Apache Airflow

Podcast episode on Talk python to me

Podcast episode - Apache Airflow Open-Source Workflow with Python

Notes

Cron is unable to handle complexities in scheduling and dependencies.

Luigi was used, but relied heavily on XML.

Airflow is an orchestration tool. Airflow Website

Airflow doesn't perform tasks, it tells other services to perform tasks.

Having an workflow orchestration tool, allows for teams to collaborate on data pipelines.

The components of Airflow are as follows:

Sensor - waiting to see is an object in S3
Transfer - moving something from A to B
Operator - anything in a service eg. starting a kubernetes cluster

[link to Airflow operators or transfer or sensor]

Airflow operators

Airflow sensors

What is something goes wrong? Each task within Airflow should be idempotent. If run multiple times should produce the same result. Within Airflow there is the option to set the number of retries (eg 4).
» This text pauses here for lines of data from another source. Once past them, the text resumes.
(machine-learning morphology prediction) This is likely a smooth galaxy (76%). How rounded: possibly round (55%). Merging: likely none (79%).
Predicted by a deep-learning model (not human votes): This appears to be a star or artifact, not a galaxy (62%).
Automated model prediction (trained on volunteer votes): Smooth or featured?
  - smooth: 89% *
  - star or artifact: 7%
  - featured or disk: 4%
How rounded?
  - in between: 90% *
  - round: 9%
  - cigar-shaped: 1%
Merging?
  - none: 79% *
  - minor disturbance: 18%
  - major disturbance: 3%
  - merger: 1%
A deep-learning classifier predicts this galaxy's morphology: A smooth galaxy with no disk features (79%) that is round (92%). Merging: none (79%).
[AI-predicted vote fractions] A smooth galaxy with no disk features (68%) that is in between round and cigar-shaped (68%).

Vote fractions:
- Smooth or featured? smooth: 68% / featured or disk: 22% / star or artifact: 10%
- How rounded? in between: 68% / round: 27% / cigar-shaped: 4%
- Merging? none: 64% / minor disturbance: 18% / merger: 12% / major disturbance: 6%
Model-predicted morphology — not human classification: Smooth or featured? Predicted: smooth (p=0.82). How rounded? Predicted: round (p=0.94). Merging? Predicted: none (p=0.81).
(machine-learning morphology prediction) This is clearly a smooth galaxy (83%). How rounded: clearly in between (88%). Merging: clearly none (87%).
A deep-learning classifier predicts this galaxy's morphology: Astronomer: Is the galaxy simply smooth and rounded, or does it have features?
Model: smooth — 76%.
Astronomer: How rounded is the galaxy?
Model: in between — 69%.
There are on failure callbacks. sending email on failure letting you know.

airflow principles

A certain number of base operators come when airflow in pip installed.
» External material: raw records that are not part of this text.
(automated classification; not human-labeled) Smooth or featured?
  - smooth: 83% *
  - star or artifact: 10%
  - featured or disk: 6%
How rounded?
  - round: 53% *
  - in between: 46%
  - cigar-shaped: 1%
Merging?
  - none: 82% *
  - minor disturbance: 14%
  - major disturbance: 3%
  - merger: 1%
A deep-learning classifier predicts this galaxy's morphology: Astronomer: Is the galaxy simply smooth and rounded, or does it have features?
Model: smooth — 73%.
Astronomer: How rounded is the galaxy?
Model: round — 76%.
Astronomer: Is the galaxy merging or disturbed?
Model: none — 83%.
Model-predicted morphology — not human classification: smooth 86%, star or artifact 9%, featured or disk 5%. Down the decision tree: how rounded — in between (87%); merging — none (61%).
Other integrations eg google big query are pip installable - seperate from the base installation.

It is possible to build your own providers.

What if I want airflow?

Hosted solutions:

Google Cloud Composer

Astronomer

AWS MWAA (Managed Workflows for Apache Airflow) -

There is a docker image for airflow. Docker compose is the quickstart.

Helm chart is recommended for production Airflow: link

Airflow community summit: link

Apache ::: Value community over code.

If the community is not healthy the code will not do well or last.

In Airflow 2.0 there is significant improvement to the dashboard UI.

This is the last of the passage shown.